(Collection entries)
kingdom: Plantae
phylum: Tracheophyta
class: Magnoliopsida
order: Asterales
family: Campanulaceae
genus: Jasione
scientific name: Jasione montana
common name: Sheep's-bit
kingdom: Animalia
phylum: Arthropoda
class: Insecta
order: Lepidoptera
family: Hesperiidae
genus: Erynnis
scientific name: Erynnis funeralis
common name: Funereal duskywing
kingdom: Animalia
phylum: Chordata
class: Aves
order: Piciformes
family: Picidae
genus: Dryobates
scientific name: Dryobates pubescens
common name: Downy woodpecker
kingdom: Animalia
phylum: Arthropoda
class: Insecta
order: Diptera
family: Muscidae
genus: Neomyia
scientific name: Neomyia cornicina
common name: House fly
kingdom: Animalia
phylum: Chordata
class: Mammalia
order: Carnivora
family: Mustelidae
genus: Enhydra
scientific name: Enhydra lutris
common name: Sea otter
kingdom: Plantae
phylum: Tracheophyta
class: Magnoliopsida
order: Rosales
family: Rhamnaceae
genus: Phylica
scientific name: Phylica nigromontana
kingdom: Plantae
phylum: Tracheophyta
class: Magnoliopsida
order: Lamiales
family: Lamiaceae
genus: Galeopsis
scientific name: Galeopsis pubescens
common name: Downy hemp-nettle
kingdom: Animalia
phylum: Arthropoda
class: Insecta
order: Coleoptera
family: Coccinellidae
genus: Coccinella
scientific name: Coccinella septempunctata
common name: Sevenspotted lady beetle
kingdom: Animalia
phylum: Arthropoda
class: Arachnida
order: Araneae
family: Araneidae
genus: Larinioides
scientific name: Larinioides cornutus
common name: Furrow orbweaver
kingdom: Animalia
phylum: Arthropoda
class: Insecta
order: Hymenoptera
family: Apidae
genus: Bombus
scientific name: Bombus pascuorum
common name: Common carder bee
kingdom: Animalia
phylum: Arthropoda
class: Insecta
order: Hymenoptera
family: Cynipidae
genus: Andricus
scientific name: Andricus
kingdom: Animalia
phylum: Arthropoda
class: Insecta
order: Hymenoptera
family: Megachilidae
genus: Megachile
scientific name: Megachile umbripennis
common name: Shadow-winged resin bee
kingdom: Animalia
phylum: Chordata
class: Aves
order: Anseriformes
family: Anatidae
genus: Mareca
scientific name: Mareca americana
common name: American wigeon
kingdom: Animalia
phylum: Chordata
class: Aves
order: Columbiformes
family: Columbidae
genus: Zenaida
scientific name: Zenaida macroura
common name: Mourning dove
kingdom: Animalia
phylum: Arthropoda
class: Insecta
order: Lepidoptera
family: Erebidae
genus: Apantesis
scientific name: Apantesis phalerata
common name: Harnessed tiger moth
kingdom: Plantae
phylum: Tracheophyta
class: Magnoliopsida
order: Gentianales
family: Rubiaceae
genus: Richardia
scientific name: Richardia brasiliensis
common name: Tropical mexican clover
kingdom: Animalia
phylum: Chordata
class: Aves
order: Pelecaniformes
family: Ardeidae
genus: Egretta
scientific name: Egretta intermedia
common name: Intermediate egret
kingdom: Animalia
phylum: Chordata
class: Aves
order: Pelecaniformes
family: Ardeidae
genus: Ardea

• AIM OF THE TASK: Lay out every one of the entries above as a two-column CSV with the headers rank and name, one row per entry. Put each value in its own quoted field, with any line breaks replaced by spaces.

• RESPONSE TO THIS TASK:
rank,name
"kingdom:","Plantae"
"phylum:","Tracheophyta"
"class:","Magnoliopsida"
"order:","Asterales"
"family:","Campanulaceae"
"genus:","Jasione"
"scientific name:","Jasione montana"
"common name:","Sheep's-bit"
"kingdom:","Animalia"
"phylum:","Arthropoda"
"class:","Insecta"
"order:","Lepidoptera"
"family:","Hesperiidae"
"genus:","Erynnis"
"scientific name:","Erynnis funeralis"
"common name:","Funereal duskywing"
"kingdom:","Animalia"
"phylum:","Chordata"
"class:","Aves"
"order:","Piciformes"
"family:","Picidae"
"genus:","Dryobates"
"scientific name:","Dryobates pubescens"
"common name:","Downy woodpecker"
"kingdom:","Animalia"
"phylum:","Arthropoda"
"class:","Insecta"
"order:","Diptera"
"family:","Muscidae"
"genus:","Neomyia"
"scientific name:","Neomyia cornicina"
"common name:","House fly"
"kingdom:","Animalia"
"phylum:","Chordata"
"class:","Mammalia"
"order:","Carnivora"
"family:","Mustelidae"
"genus:","Enhydra"
"scientific name:","Enhydra lutris"
"common name:","Sea otter"
"kingdom:","Plantae"
"phylum:","Tracheophyta"
"class:","Magnoliopsida"
"order:","Rosales"
"family:","Rhamnaceae"
"genus:","Phylica"
"scientific name:","Phylica nigromontana"
"kingdom:","Plantae"
"phylum:","Tracheophyta"
"class:","Magnoliopsida"
"order:","Lamiales"
"family:","Lamiaceae"
"genus:","Galeopsis"
"scientific name:","Galeopsis pubescens"
"common name:","Downy hemp-nettle"
"kingdom:","Animalia"
"phylum:","Arthropoda"
"class:","Insecta"
"order:","Coleoptera"
"family:","Coccinellidae"
"genus:","Coccinella"
"scientific name:","Coccinella septempunctata"
"common name:","Sevenspotted lady beetle"
"kingdom:","Animalia"
"phylum:","Arthropoda"
"class:","Arachnida"
"order:","Araneae"
"family:","Araneidae"
"genus:","Larinioides"
"scientific name:","Larinioides cornutus"
"common name:","Furrow orbweaver"
"kingdom:","Animalia"
"phylum:","Arthropoda"
"class:","Insecta"
"order:","Hymenoptera"
"family:","Apidae"
"genus:","Bombus"
"scientific name:","Bombus pascuorum"
"common name:","Common carder bee"
"kingdom:","Animalia"
"phylum:","Arthropoda"
"class:","Insecta"
"order:","Hymenoptera"
"family:","Cynipidae"
"genus:","Andricus"
"scientific name:","Andricus"
"kingdom:","Animalia"
"phylum:","Arthropoda"
"class:","Insecta"
"order:","Hymenoptera"
"family:","Megachilidae"
"genus:","Megachile"
"scientific name:","Megachile umbripennis"
"common name:","Shadow-winged resin bee"
"kingdom:","Animalia"
"phylum:","Chordata"
"class:","Aves"
"order:","Anseriformes"
"family:","Anatidae"
"genus:","Mareca"
"scientific name:","Mareca americana"
"common name:","American wigeon"
"kingdom:","Animalia"
"phylum:","Chordata"
"class:","Aves"
"order:","Columbiformes"
"family:","Columbidae"
"genus:","Zenaida"
"scientific name:","Zenaida macroura"
"common name:","Mourning dove"
"kingdom:","Animalia"
"phylum:","Arthropoda"
"class:","Insecta"
"order:","Lepidoptera"
"family:","Erebidae"
"genus:","Apantesis"
"scientific name:","Apantesis phalerata"
"common name:","Harnessed tiger moth"
"kingdom:","Plantae"
"phylum:","Tracheophyta"
"class:","Magnoliopsida"
"order:","Gentianales"
"family:","Rubiaceae"
"genus:","Richardia"
"scientific name:","Richardia brasiliensis"
"common name:","Tropical mexican clover"
"kingdom:","Animalia"
"phylum:","Chordata"
"class:","Aves"
"order:","Pelecaniformes"
"family:","Ardeidae"
"genus:","Egretta"
"scientific name:","Egretta intermedia"
"common name:","Intermediate egret"
"kingdom:","Animalia"
"phylum:","Chordata"
"class:","Aves"
"order:","Pelecaniformes"
"family:","Ardeidae"
"genus:","Ardea"